- DATASET RECORDS -
——————
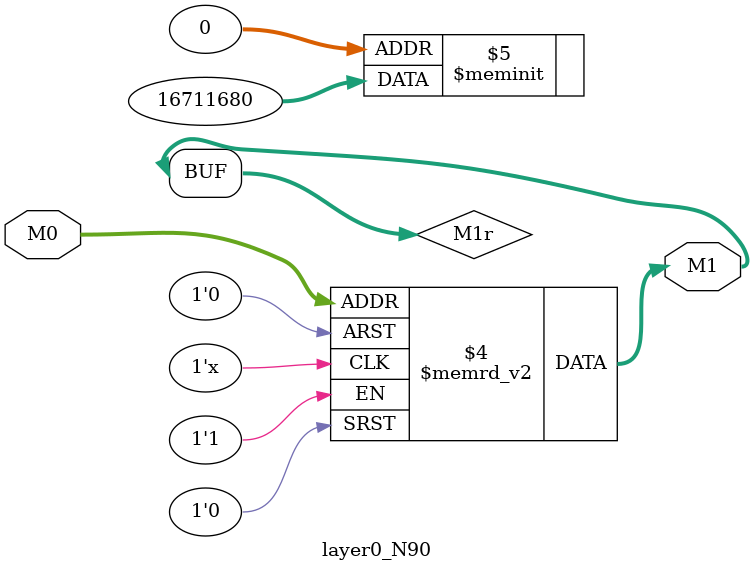
<source format=v>
module layer0_N90 ( input [3:0] M0, output [1:0] M1 );

	(*rom_style = "distributed" *) reg [1:0] M1r;
	assign M1 = M1r;
	always @ (M0) begin
		case (M0)
			4'b0000: M1r = 2'b00;
			4'b1000: M1r = 2'b11;
			4'b0100: M1r = 2'b00;
			4'b1100: M1r = 2'b00;
			4'b0010: M1r = 2'b00;
			4'b1010: M1r = 2'b11;
			4'b0110: M1r = 2'b00;
			4'b1110: M1r = 2'b00;
			4'b0001: M1r = 2'b00;
			4'b1001: M1r = 2'b11;
			4'b0101: M1r = 2'b00;
			4'b1101: M1r = 2'b00;
			4'b0011: M1r = 2'b00;
			4'b1011: M1r = 2'b11;
			4'b0111: M1r = 2'b00;
			4'b1111: M1r = 2'b00;

		endcase
	end
endmodule

</source>
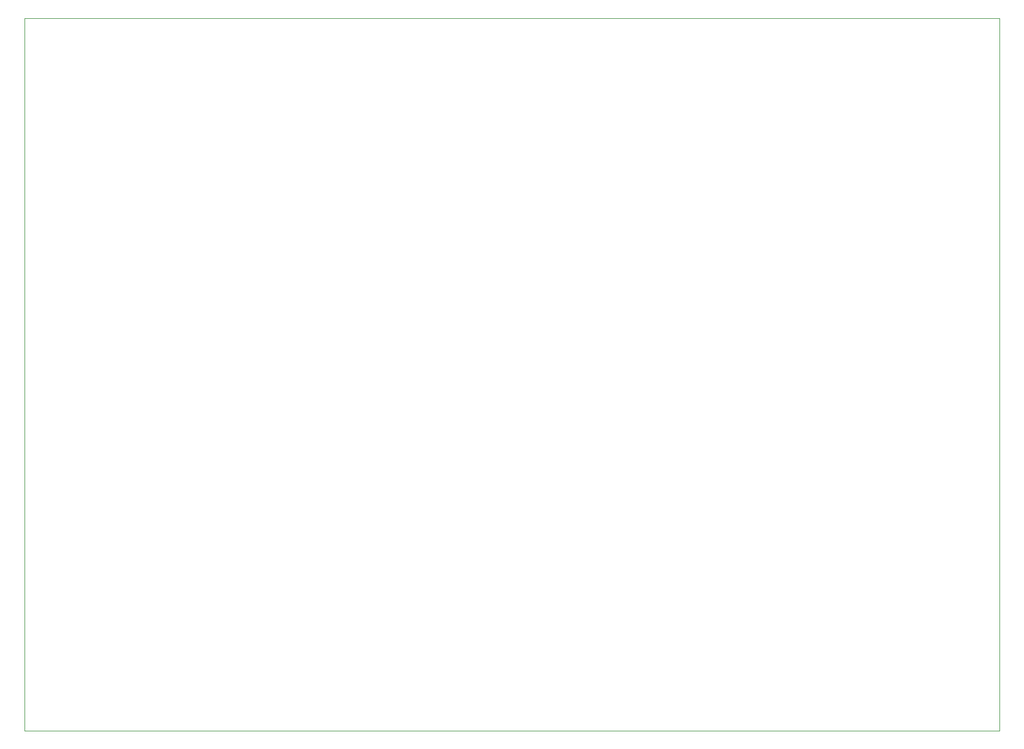
<source format=gbr>
%TF.GenerationSoftware,KiCad,Pcbnew,(6.0.0-0)*%
%TF.CreationDate,2022-02-21T15:28:18-05:00*%
%TF.ProjectId,lm224-3lows-1hi,6c6d3232-342d-4336-9c6f-77732d316869,rev?*%
%TF.SameCoordinates,Original*%
%TF.FileFunction,Profile,NP*%
%FSLAX46Y46*%
G04 Gerber Fmt 4.6, Leading zero omitted, Abs format (unit mm)*
G04 Created by KiCad (PCBNEW (6.0.0-0)) date 2022-02-21 15:28:18*
%MOMM*%
%LPD*%
G01*
G04 APERTURE LIST*
%TA.AperFunction,Profile*%
%ADD10C,0.100000*%
%TD*%
G04 APERTURE END LIST*
D10*
X297129200Y0D02*
X152501600Y0D01*
X152501600Y0D02*
X152501600Y-105867200D01*
X152501600Y-105867200D02*
X297129200Y-105867200D01*
X297129200Y-105867200D02*
X297129200Y0D01*
M02*

</source>
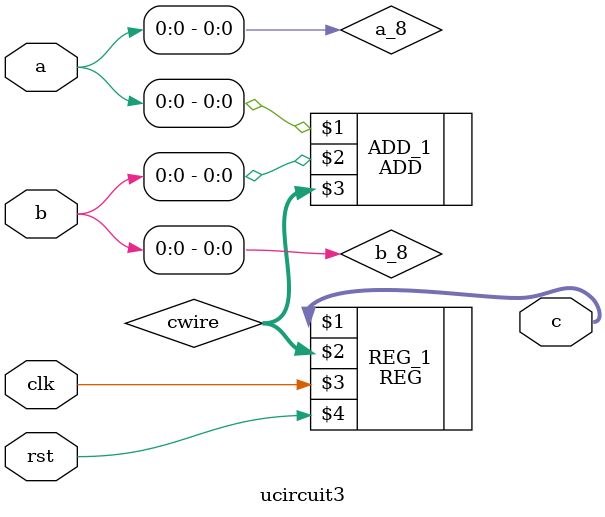
<source format=v>
`timescale 1ns / 1ns

module ucircuit3(a, b, c, clk, rst);

        input clk, rst;
        input  [ 31:0] a;
        input  [ 15:0] b;

        output [ 7:0] c;

        wire   [ 7:0] cwire;
        
        assign a_8 = a[7:0];
        assign b_8 = b[7:0];

        ADD    #(.DATAWIDTH( 8)) ADD_1(a_8, b_8, cwire);                // cwire = a + b
        REG    #(.DATAWIDTH( 8)) REG_1(c, cwire, clk, rst);             // c = cwire

endmodule

</source>
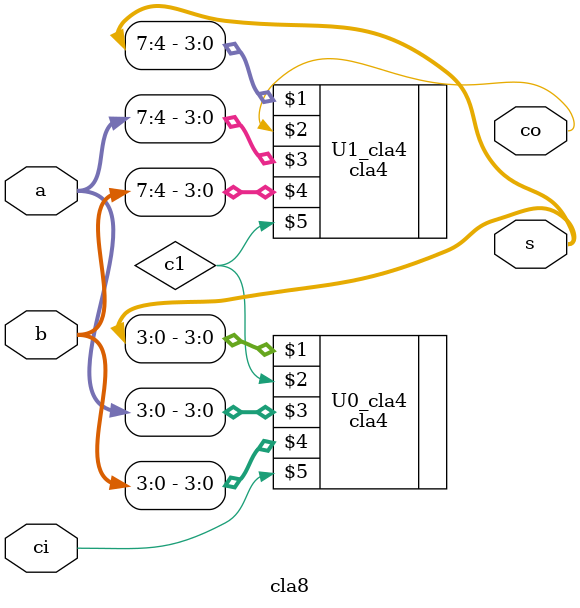
<source format=v>
module cla8(s, co, a, b, ci);		//8-bits CLA
	input [7:0] a, b;
	input ci;
	output [7:0] s;
	output co;
	wire c1;
	
	cla4 U0_cla4(s[3:0], c1, a[3:0], b[3:0], ci);		//1~4 bits CLA
	cla4 U1_cla4(s[7:4], co, a[7:4], b[7:4], c1);		//5_8 bits CLA
	
endmodule 

</source>
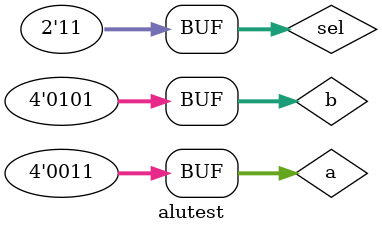
<source format=sv>
`timescale 1ns / 1ps


module alutest();
logic [3:0] a;
logic [3:0] b;
logic [1:0] sel;
logic [3:0] res;
alu dut(a,b,sel,res);
initial begin
a <= 4'b0001; b <= 4'b0101; sel <= 2'b00; #100;
a <= 4'b0101; b <= 4'b0010; #100;
sel <= 2'b01; #100;
a <= 4'b0011; b <= 4'b0101; #100;
a <= 4'b0101; b <= 4'b0011; sel <= 2'b10; #100;
a <= 4'b0011; b <= 4'b0101; sel <= 2'b11; #100;
end
endmodule

</source>
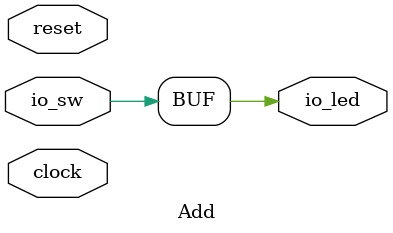
<source format=v>
module Add(
  input   clock,
  input   reset,
  output  io_led, // @[\\src\\main\\scala\\empty\\Add.scala 14:14]
  input   io_sw // @[\\src\\main\\scala\\empty\\Add.scala 14:14]
);
  assign io_led = io_sw; // @[\\src\\main\\scala\\empty\\Add.scala 19:10]
endmodule

</source>
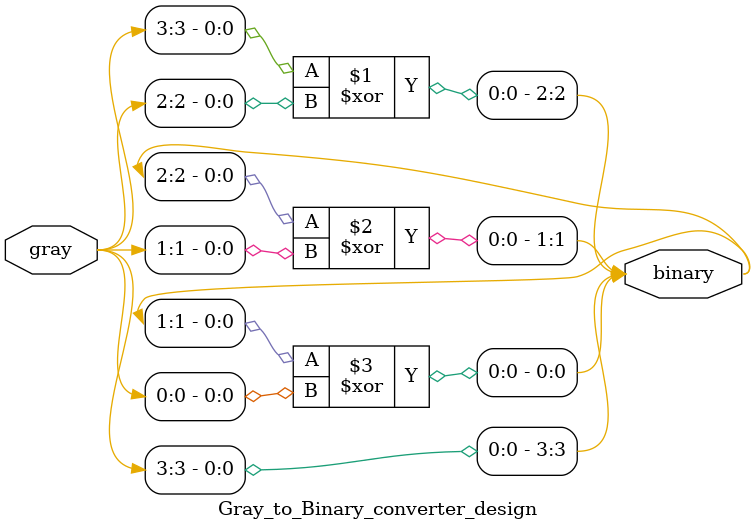
<source format=v>
`timescale 1ns / 1ps


module Gray_to_Binary_converter_design(
    input [3:0]gray,
    output [3:0]binary
    );
    // behavioral model
//        always @(*)begin
//            binary[3] = gray[3];
//            binary[2] = binary[3]^gray[2];
//            binary[1] = binary[2]^gray[1];
//            binary[0] = binary[1]^gray[0];
//        end
    // Gatelevel model
//    xor g1(binary[3],gray[3]);
//    xor g2(binary[2],binary[3]^gray[2]);
//    xor g3(binary[1],binary[2]^gray[1]);
//    xor g4(binary[0],binary[1]^gray[0]);
    // Dataflow model
    assign binary[3] = gray[3];
    assign binary[2] = binary[3]^gray[2];
    assign binary[1] = binary[2]^gray[1];
    assign binary[0] = binary[1]^gray[0];
endmodule

</source>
——————
- YOUR GOAL -
The records above are to be quoted exactly, with all pictures left out.

- TASK ANSWER -
<source format=v>
module layer0_N90 ( input [3:0] M0, output [1:0] M1 );

	(*rom_style = "distributed" *) reg [1:0] M1r;
	assign M1 = M1r;
	always @ (M0) begin
		case (M0)
			4'b0000: M1r = 2'b00;
			4'b1000: M1r = 2'b11;
			4'b0100: M1r = 2'b00;
			4'b1100: M1r = 2'b00;
			4'b0010: M1r = 2'b00;
			4'b1010: M1r = 2'b11;
			4'b0110: M1r = 2'b00;
			4'b1110: M1r = 2'b00;
			4'b0001: M1r = 2'b00;
			4'b1001: M1r = 2'b11;
			4'b0101: M1r = 2'b00;
			4'b1101: M1r = 2'b00;
			4'b0011: M1r = 2'b00;
			4'b1011: M1r = 2'b11;
			4'b0111: M1r = 2'b00;
			4'b1111: M1r = 2'b00;

		endcase
	end
endmodule

</source>
<source format=gbr>
%TF.GenerationSoftware,KiCad,Pcbnew,(6.0.0-0)*%
%TF.CreationDate,2022-02-21T15:28:18-05:00*%
%TF.ProjectId,lm224-3lows-1hi,6c6d3232-342d-4336-9c6f-77732d316869,rev?*%
%TF.SameCoordinates,Original*%
%TF.FileFunction,Profile,NP*%
%FSLAX46Y46*%
G04 Gerber Fmt 4.6, Leading zero omitted, Abs format (unit mm)*
G04 Created by KiCad (PCBNEW (6.0.0-0)) date 2022-02-21 15:28:18*
%MOMM*%
%LPD*%
G01*
G04 APERTURE LIST*
%TA.AperFunction,Profile*%
%ADD10C,0.100000*%
%TD*%
G04 APERTURE END LIST*
D10*
X297129200Y0D02*
X152501600Y0D01*
X152501600Y0D02*
X152501600Y-105867200D01*
X152501600Y-105867200D02*
X297129200Y-105867200D01*
X297129200Y-105867200D02*
X297129200Y0D01*
M02*

</source>
<source format=v>
`timescale 1ns / 1ns

module ucircuit3(a, b, c, clk, rst);

        input clk, rst;
        input  [ 31:0] a;
        input  [ 15:0] b;

        output [ 7:0] c;

        wire   [ 7:0] cwire;
        
        assign a_8 = a[7:0];
        assign b_8 = b[7:0];

        ADD    #(.DATAWIDTH( 8)) ADD_1(a_8, b_8, cwire);                // cwire = a + b
        REG    #(.DATAWIDTH( 8)) REG_1(c, cwire, clk, rst);             // c = cwire

endmodule

</source>
<source format=v>
module cla8(s, co, a, b, ci);		//8-bits CLA
	input [7:0] a, b;
	input ci;
	output [7:0] s;
	output co;
	wire c1;
	
	cla4 U0_cla4(s[3:0], c1, a[3:0], b[3:0], ci);		//1~4 bits CLA
	cla4 U1_cla4(s[7:4], co, a[7:4], b[7:4], c1);		//5_8 bits CLA
	
endmodule 

</source>
<source format=sv>
`timescale 1ns / 1ps


module alutest();
logic [3:0] a;
logic [3:0] b;
logic [1:0] sel;
logic [3:0] res;
alu dut(a,b,sel,res);
initial begin
a <= 4'b0001; b <= 4'b0101; sel <= 2'b00; #100;
a <= 4'b0101; b <= 4'b0010; #100;
sel <= 2'b01; #100;
a <= 4'b0011; b <= 4'b0101; #100;
a <= 4'b0101; b <= 4'b0011; sel <= 2'b10; #100;
a <= 4'b0011; b <= 4'b0101; sel <= 2'b11; #100;
end
endmodule

</source>
<source format=v>
module Add(
  input   clock,
  input   reset,
  output  io_led, // @[\\src\\main\\scala\\empty\\Add.scala 14:14]
  input   io_sw // @[\\src\\main\\scala\\empty\\Add.scala 14:14]
);
  assign io_led = io_sw; // @[\\src\\main\\scala\\empty\\Add.scala 19:10]
endmodule

</source>
<source format=v>
`timescale 1ns / 1ps


module Gray_to_Binary_converter_design(
    input [3:0]gray,
    output [3:0]binary
    );
    // behavioral model
//        always @(*)begin
//            binary[3] = gray[3];
//            binary[2] = binary[3]^gray[2];
//            binary[1] = binary[2]^gray[1];
//            binary[0] = binary[1]^gray[0];
//        end
    // Gatelevel model
//    xor g1(binary[3],gray[3]);
//    xor g2(binary[2],binary[3]^gray[2]);
//    xor g3(binary[1],binary[2]^gray[1]);
//    xor g4(binary[0],binary[1]^gray[0]);
    // Dataflow model
    assign binary[3] = gray[3];
    assign binary[2] = binary[3]^gray[2];
    assign binary[1] = binary[2]^gray[1];
    assign binary[0] = binary[1]^gray[0];
endmodule

</source>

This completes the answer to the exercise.